**Text**

◇ ◇ ◇

Fig. 19 (a) Number of acid sites on Zr-T and Zr-M. (b) Evolution process of ROS and photocatalytic NO oxidation process over Zr-M.²⁷ Reproduced from ref. 27 with permission from the American Chemical Society, Copyright 2023. (c) Energy level diagram arrangement of ZnO prepared from different precursors and calcination temperatures. (d) Photocatalytic mechanism of ZnO with mixed exposure of {101(−)1} and {0002} planes.¹⁴³ Reproduced from ref. 143 with permission from Elsevier, Copyright 2022.

Numerous facet-dependent photocatalysts also have been designed to optimize the band structure and surface electronic structure, which can adjust the adsorption and activation of reactants on the active sites and the behavior of carrier dynamics for achieving photocatalytic NO deep oxidation. The ZnO crystal with mixed exposure of {101(−)1} and {0002} planes exhibited a superior photocatalytic performance to that with exposed {0002} facets for NO removal. The nanocrystals with predominant {0002} crystal plane led to a shrinkage in band structure, and thus the low valence band position and poor affinity for NO decreased the NO removal efficiency and selectivity for NO₃⁻ production (Fig. 19c and d).¹⁴³ SrBi₂Ta₂O₉ with a higher {200} crystal plane exposure ratio showed higher photocatalytic NO deep oxidation activity compared to {001}-BiO and {001}-TaO facets.¹⁴⁴ The promoted conversion of NO into NO₃⁻ was attributed to the greater exposure of {200} planes, which (1) facilitated the adsorption of NO; (2) endowed electron-enriching ability between the two types of the {001} layers to induce polarized electro-field for charge separation; and (3) provided more active sites for the formation for ˙O₂⁻.

◇ ◇ ◇

**Requirement**
According to the text, what three effects of greater {200} plane exposure in SrBi₂Ta₂O₉ account for the promoted conversion of NO into NO₃⁻? List all of them.

Records from a collection:
◇ ◇ ◇

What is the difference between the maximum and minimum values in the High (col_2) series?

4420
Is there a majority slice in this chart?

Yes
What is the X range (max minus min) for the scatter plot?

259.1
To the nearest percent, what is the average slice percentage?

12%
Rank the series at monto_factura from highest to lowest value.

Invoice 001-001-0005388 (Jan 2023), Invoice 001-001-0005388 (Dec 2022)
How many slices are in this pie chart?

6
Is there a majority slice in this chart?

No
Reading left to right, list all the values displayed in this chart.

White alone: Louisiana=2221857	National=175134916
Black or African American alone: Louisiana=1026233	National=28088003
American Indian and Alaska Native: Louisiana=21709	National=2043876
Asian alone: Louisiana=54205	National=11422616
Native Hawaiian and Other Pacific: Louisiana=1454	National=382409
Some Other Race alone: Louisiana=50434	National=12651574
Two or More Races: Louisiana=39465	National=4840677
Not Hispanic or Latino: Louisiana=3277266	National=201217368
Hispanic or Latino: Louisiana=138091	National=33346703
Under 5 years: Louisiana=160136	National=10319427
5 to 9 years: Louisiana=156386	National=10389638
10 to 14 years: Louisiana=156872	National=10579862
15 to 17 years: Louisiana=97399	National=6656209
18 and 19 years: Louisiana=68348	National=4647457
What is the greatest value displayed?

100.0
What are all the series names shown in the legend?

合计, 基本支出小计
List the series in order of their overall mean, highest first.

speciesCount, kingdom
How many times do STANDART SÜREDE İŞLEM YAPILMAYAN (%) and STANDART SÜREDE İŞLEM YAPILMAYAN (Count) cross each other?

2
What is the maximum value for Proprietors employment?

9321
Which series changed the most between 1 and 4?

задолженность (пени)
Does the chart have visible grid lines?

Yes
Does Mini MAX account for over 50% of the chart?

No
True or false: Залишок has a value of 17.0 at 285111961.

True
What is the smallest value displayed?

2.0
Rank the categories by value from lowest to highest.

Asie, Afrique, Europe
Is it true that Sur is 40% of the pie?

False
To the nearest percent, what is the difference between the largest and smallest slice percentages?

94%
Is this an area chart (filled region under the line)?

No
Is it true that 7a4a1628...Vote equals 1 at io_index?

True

◇ ◇ ◇

**Answer below**
1. It facilitated the adsorption of NO.
2. It endowed electron-enriching ability between the two types of the {001} layers, inducing a polarized electro-field for charge separation.
3. It provided more active sites for the formation of ˙O₂⁻.